Other than three close calls involving money and valuables, I loved my time in Budapest. When I got to Budapest on Thursday, I was rejected by all the ATMs and all the check cashing places declined both of my credit cards and had already spent my first emergency cash stash on pizza at the Amsterdam airport. I had a second emergency stash of 30 British Pounds that my grandmother Bebe sent me, which I wasn't planning to use until I got to England, but quickly exchanged for 7000 Hungarian forint. Sounds like a nice exchange rate, but kebabs are 700 forint. So I had gone through two emergency cash stashes before even entering the Budapest city limits.
I've got this black journal that sort of doubles as a folder. I feel very important and grown up carrying this thing around, but have twice proven that I'm not mature enough for a black book/folder. Before I even left Vermont, I lost the damn thing on the way to the airport. Dad/Chuck saved me that time for my free pass. Then today, o the way to make a train reservation, I stopped at an ATM to withdraw some cash (my card's batting around .500 at ATMs now) with my non-refundable train pass in my cool black book and set it down on top of the ATM next to a half-empty cup of beer someone left from last nights street festival and kept right on going down the street. About 6 blocks later I remembered the book, turned on a dime and sprinted back to the bank, jaywalking/running all over the place (which is definitely a faux-pass in Hungary). It was still there and so was the old beer.

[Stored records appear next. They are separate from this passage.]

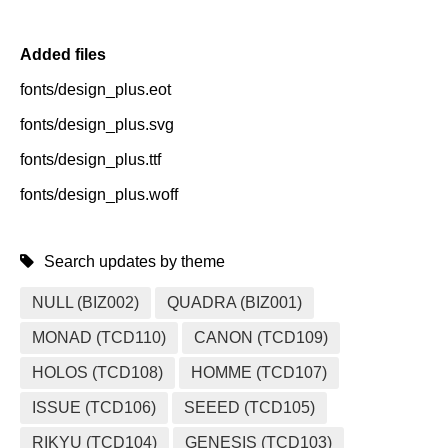
Added files
fonts/design_plus.eot
fonts/design_plus.svg
fonts/design_plus.ttf
fonts/design_plus.woff
Search updates by theme
NULL (BIZ002)
QUADRA (BIZ001)
MONAD (TCD110)
CANON (TCD109)
HOLOS (TCD108)
HOMME (TCD107)
ISSUE (TCD106)
SEEED (TCD105)
RIKYU (TCD104)
GENESIS (TCD103)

My nervousness from these bouts of stupidity and poor luck were calmed by Budapest, the friendly fellow travelers in my hostel and my central European-savvy friends from Prague, Jordan and Becky.
As soon as I got to my hostel, I sat down at a table with a bunch of Canadian, Australian and British backpackers. I was visibly frayed (their words, not mine) and they assured me that their debit cards were all working and convinced me to come to dinner with them. I was running on fumes from an overnight flight where I didn't sleep, but decided to avoid jetlag completely by hitting the streets of Pest, the section of the city to the east of the Danube River.
After some Hungarian goulash and a chicken sandwich (one step at a time with adventurous eating), we headed to what is known as the Ruin Pubs. Great atmosphere, great city, great crew. Every time I started to doze off and felt like heading back, I was convinced/pressured to plod on. It was an easy sell because I had no clue where I was and was having a great time when I was able to keep my eyes open. One of the bars we went to, Szimpla, is an instant classic. It had a great vibe and a very pub-nite feel. I took Becky and Jordan back the next night.
On Friday, I wandered around with some hostel-mates and broke in my new travel shoes, the New Balance 373s (sponsorship pending). Becky and Jordan arrived from Prague in the afternoon and with the help of Google, I was able to call their phone from the hostel computer and we met up for a great Hungarian dinner at Vorosmarty Ter, a main square in Pest close to the river. After dinner, we walked across the bridge to Buda's Castle Hill for some views of Budapest's nighttime skyline.
On Saturday, we went to the Turkish bath, Széchenyi, on the outskirts of the city. Very impressive architecture and a relaxing experience that was necessary to combat the lingering effects of a cramped overnight flight.
After the spa, we stumbled into the Hungarian National Gallop, held at Hero's Square. The Gallop was a huge annual horseracing event where towns across Hungary send a representative to compete for national honors. Great greasy fair food. I can still taste the garlic potato pancakes.
We continued our local experience by heading to Budapest's summer party hotspot, Margaret Island, for the season-ending party. The club we went to was incredible. I would try to compare it to something I've seen before but there's no way I could ever get into a place like it in the US. (Especially not unshaven and wearing my New Balances and shorts. Hopefully pictures will do it justice, but they still served $4 beers. We were very surprised to be the only non-Europeans and didn't hear anyone speak English the entire night.
Pictures to come. I didn't take many and am going to steal Becky's and claim them as my own.